Tavares sempre foi a favor da privatização, ao contrário dos governadores do Piauí, Ceará e Espírito Santo, onde ainda há bancos estaduais, mas considerou o valor pago pelo Bradesco aquém do esperado. "O valor é baixo. Acho que não dá para comemorar", considerou.
O Bradesco comprou o BEM - inaugurando as privatizações no Governo Lula - por R$ 78 milhões, o que representou ágio de 1,07% sobre o preço mínimo estabelecido pelo Banco Central.
O Itaú, que chegou a participar do leilão, fez oferta de R$ 77,17 milhões. A expectativa do governador, no entanto, era que o valor ficasse em torno de R$ 80 milhões.

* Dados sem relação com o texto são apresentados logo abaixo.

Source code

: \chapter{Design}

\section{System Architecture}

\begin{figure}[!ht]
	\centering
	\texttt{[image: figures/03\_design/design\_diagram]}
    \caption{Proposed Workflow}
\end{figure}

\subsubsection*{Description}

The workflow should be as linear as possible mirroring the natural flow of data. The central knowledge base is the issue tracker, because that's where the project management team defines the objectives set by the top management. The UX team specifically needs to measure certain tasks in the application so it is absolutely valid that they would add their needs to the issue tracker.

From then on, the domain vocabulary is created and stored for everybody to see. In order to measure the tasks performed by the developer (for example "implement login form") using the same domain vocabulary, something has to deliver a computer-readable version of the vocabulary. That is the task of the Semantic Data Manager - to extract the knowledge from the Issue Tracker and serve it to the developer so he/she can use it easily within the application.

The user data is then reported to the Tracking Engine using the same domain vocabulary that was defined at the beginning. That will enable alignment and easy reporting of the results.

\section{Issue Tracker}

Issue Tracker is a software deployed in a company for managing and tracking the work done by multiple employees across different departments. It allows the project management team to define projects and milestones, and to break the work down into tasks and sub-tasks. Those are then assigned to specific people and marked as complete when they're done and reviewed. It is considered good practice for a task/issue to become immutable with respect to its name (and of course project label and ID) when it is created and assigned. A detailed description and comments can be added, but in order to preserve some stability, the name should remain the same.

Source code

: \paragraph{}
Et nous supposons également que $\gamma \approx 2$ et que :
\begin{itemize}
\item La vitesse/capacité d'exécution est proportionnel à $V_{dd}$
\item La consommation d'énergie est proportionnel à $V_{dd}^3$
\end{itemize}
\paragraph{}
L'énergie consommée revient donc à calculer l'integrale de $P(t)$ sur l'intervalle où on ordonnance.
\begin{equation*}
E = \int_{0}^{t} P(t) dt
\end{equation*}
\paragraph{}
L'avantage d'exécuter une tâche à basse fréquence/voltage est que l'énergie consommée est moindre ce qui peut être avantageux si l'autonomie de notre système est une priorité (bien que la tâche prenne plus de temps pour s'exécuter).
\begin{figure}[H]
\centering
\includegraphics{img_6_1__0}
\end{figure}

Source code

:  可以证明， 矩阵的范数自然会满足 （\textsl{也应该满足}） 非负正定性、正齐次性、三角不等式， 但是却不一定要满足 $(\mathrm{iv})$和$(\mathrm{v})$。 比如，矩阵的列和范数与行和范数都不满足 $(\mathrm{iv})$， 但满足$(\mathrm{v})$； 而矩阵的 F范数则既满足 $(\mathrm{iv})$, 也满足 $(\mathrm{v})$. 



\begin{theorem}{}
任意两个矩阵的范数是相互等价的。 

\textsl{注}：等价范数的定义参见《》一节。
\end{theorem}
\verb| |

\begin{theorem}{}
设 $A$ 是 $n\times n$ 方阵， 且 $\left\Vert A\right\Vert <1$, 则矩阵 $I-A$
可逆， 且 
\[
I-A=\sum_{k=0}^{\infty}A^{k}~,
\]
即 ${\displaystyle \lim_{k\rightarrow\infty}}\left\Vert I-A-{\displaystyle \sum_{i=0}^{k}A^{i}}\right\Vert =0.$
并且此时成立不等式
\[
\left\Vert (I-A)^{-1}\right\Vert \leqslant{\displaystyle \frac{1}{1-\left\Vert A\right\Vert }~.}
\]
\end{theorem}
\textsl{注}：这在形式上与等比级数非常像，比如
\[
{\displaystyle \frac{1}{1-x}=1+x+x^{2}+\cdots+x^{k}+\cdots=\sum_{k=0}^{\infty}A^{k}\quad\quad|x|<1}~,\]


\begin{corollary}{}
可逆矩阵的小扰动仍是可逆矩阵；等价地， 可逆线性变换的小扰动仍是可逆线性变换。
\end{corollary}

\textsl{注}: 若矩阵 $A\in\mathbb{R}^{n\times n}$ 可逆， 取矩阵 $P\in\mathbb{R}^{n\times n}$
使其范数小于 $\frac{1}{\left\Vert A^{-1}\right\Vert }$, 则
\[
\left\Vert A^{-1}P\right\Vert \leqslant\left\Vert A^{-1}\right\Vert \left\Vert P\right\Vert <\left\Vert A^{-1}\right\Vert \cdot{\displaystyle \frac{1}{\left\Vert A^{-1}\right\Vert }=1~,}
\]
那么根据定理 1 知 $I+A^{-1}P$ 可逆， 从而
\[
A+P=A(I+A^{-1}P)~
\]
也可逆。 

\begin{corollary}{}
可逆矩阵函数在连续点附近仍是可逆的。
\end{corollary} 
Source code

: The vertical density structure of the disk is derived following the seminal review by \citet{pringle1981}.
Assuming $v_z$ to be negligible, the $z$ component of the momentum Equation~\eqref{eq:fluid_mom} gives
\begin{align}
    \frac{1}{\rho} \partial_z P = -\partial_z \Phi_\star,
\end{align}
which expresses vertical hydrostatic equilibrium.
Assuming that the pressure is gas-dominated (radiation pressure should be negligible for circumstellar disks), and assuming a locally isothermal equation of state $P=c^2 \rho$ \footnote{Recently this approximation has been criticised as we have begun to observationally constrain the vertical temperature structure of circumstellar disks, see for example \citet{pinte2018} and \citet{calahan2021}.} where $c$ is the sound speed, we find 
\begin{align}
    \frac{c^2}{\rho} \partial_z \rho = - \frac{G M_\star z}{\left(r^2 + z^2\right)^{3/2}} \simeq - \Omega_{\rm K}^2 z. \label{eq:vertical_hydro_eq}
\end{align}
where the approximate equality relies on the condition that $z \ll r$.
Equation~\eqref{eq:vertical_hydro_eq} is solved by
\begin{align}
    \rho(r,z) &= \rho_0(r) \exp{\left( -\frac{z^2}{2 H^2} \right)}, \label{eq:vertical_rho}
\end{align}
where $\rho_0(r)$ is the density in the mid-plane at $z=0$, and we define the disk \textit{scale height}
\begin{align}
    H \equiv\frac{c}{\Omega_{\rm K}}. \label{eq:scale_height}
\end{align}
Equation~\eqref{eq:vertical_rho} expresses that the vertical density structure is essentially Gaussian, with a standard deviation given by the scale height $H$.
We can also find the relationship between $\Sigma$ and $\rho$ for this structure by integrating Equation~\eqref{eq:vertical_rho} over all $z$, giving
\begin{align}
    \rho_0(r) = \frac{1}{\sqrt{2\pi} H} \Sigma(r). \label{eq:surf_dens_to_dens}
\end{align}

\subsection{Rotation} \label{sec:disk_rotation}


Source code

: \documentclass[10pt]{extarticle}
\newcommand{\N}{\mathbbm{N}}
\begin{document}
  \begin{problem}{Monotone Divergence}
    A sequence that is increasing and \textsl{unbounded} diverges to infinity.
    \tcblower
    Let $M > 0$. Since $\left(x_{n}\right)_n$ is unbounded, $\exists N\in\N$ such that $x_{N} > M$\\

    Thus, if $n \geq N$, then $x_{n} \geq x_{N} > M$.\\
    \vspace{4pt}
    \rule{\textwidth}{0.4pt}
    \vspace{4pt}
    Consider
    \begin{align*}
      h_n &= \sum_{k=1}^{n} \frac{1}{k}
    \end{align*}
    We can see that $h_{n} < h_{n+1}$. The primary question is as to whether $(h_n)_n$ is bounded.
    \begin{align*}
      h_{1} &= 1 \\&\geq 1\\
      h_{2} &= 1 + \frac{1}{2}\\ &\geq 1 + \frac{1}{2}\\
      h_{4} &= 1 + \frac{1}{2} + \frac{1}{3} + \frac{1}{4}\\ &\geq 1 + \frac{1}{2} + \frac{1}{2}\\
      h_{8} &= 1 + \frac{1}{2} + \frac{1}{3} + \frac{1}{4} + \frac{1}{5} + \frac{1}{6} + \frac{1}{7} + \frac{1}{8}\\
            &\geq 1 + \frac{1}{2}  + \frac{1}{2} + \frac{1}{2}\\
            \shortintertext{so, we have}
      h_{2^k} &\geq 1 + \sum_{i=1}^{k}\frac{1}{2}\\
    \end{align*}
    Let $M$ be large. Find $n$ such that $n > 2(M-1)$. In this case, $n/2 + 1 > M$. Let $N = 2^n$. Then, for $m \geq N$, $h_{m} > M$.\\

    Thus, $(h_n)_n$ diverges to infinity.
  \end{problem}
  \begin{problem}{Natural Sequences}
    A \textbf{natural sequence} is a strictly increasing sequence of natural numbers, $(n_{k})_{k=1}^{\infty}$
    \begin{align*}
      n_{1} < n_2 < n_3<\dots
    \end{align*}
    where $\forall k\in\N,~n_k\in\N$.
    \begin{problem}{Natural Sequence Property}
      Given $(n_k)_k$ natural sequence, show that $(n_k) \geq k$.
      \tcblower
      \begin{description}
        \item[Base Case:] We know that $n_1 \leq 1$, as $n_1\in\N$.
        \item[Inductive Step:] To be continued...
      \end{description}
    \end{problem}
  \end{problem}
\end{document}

O valor pago pelo Bradesco será usado no abatimento da dívida do Estado com o Governo Federal proveniente dos gastos com o saneamento do banco. Tavares não soube dizer de quanto é o débito, pois o valor é atualizado "a todo tempo", mas disse que inicialmente a dívida era de R$ 300 milhões. Os estados têm até quinze anos para quitar o débito com a União.